Furthermore, a growing segment of the Republican Congress is beginning to worry about deficits.  With borrowing surging and interest rates rising, the fastest growing expenditure in President Bush’s second term is likely to be interest on the debt. 

So far, long term interest rates have been well behaved.  Certainly, inflation other than energy appears to be contained.  Can you believe that hospital fees actually fell last month? (I can’t either but that is what the consumer price survey uncovered). 

More sinisterly, high oil prices are seen as slowing economic growth.  Also, the countries with the most rapidly growing trade surpluses:  China, Japan, Saudi Arabia, Kuwait—tend to put their surpluses, at least temporarily, into 10-year U.S. government bonds. 

We certainly do not want the slow growth and we know that those trade surplus countries will find something more worthwhile for their funds eventually.  Nevertheless, those low long term interest rates have preserved home prices and even allowed a little more mortgage refinancing. 

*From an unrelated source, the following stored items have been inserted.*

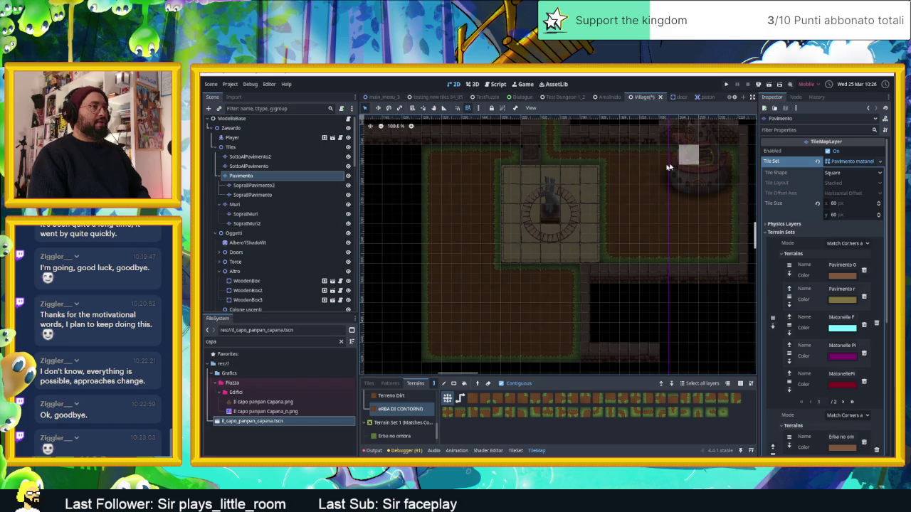
scroll(273, 265, "down", 10)
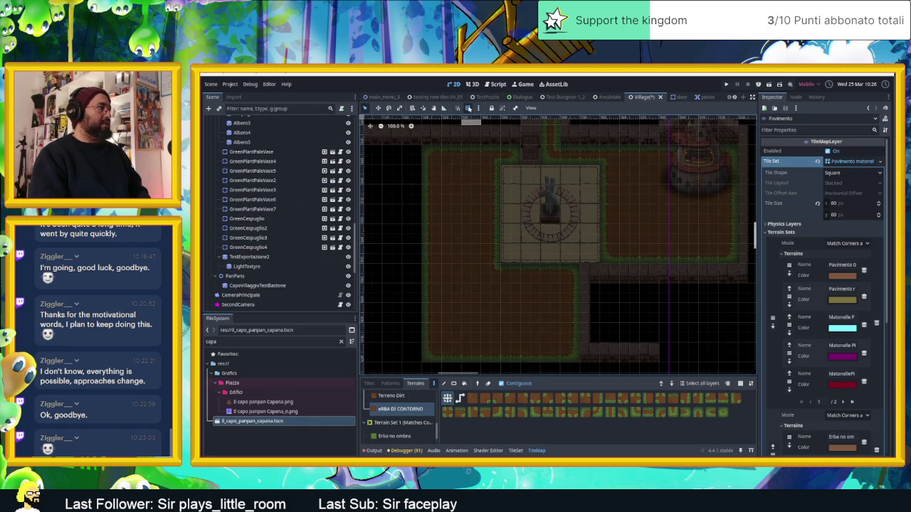
scroll(586, 223, "up", 3)
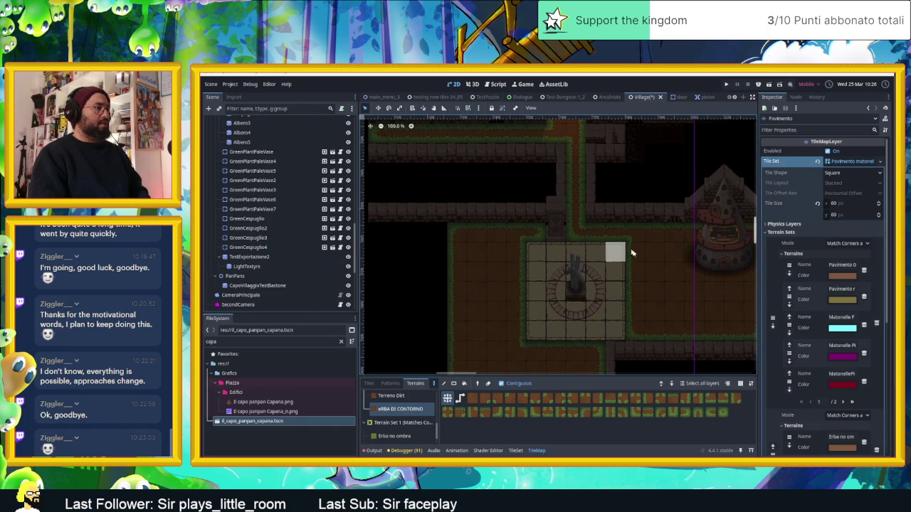
scroll(673, 230, "up", 2)
scroll(673, 229, "right", 2)
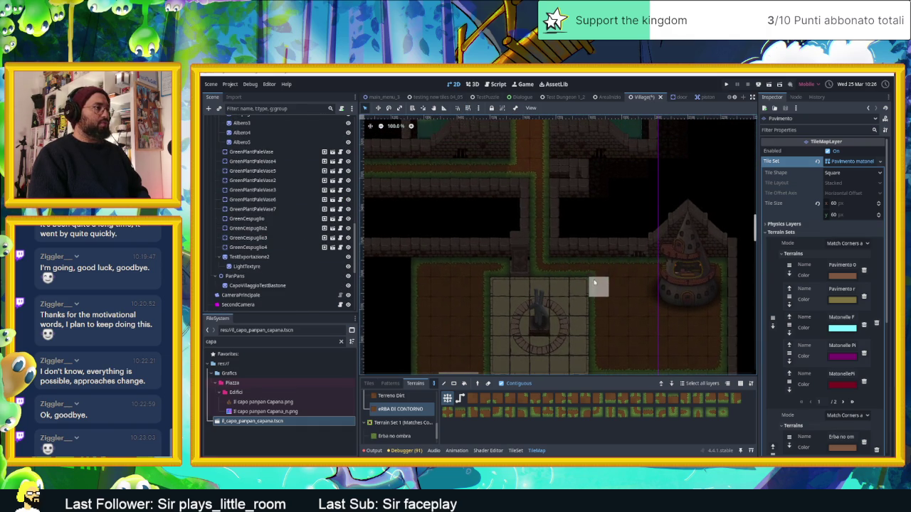
scroll(598, 234, "down", 3)
scroll(591, 264, "up", 3)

When (and I do not mean if)  long term interest rates start to rise sometime next year, deficit fighting may become more desirable for some members of Congress than making tax cuts permanent.

Of course, there is no way that the Kerry health initiative will be enacted.  It is expensive, intrusive, and probably increases the unfunded liability of government promises.  So, should we condemn him for ignoring the long term government deficits or applaud his election because the Congress will force him to be fiscally conservative?

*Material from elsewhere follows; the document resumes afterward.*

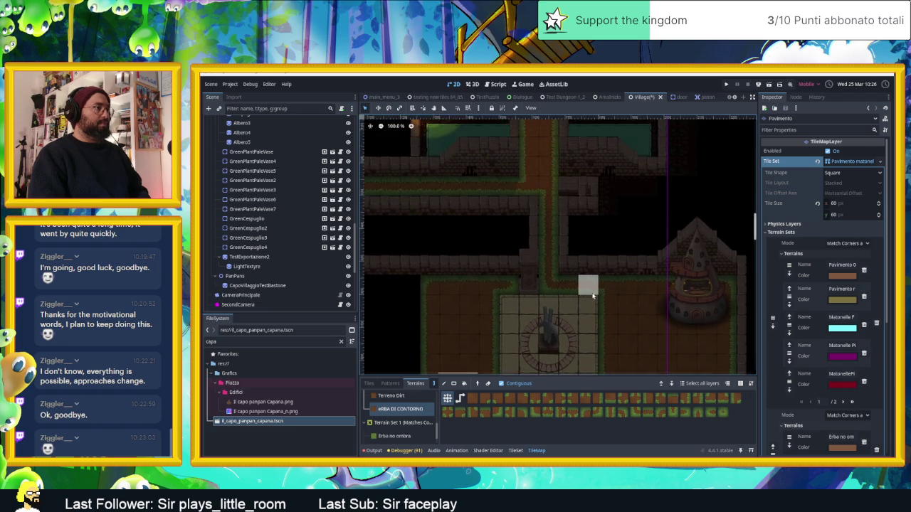
scroll(580, 270, "down", 3)
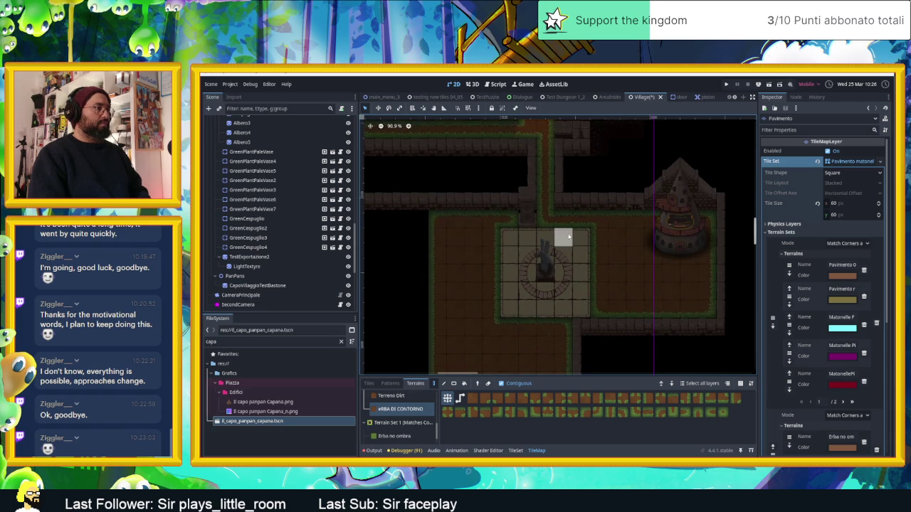
scroll(566, 237, "up", 2)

President Bush is no paragon of virtue in resolving our ongoing budgetary problems.  When he thought we had a $5.6 trillion surplus, he was reluctant to push his tax cuts too far. That is why they all vanish with a sunset by the beginning of the next decade. 

Now that even his most optimistic projections show a decade deficit of $1 trillion before the additional $2 trillion cost of making tax cuts permanent, he ignores the deficit. 

He also added to the unfunded liability of government promises with his prescription drug initiative (although his administration still hopes that seniors will alter their health service purchases enough to save on other medical promises.)

There is not enough cash flow in the social security system to do anything more than a symbolic privatization of retirement savings.  If the accumulated surplus is used to increase the size of the private effort, cash flow will drop much more sharply than future liabilities.  The cupboard gets bare sooner. 

Yet, an alternative, the financially responsible handling of the existing social security pool by managers, is not even hinted by either camp. 

I could go on at length about what to expect with each of the candidate’s policies.  That they are not resolving what could be the depression of 2020 as workers rebel against the policies forced upon them by disappointed elderly is very clear.  Only Greenspan dared say a word about that problem. 

In the end, I see more fiscal conservatism with a Kerry presidency than with a Bush second term.  This is not because of their policies but because of the gridlock that our separation of powers creates when no policy consensus exists. 

Initially, equity values may fall because Kerry can alter regulations and that might impair economic efficiency.  Fears of outsized court settlements also may increase, though the juries, not Washington, are responsible for that. 

However, government will not grow any faster under a Kerry gridlock than a Bush administration, and the deficits will be smaller.  Economic growth might initially languish, but a Kerry administration is more likely to work with Congress in seeking energy conservation than a Bush administration has been prone to do.

In short, gridlock may be better for our economy than one party rule of Washington (at least with the policies being enunciated by these candidates)--and I would still say that if the party was Democrat.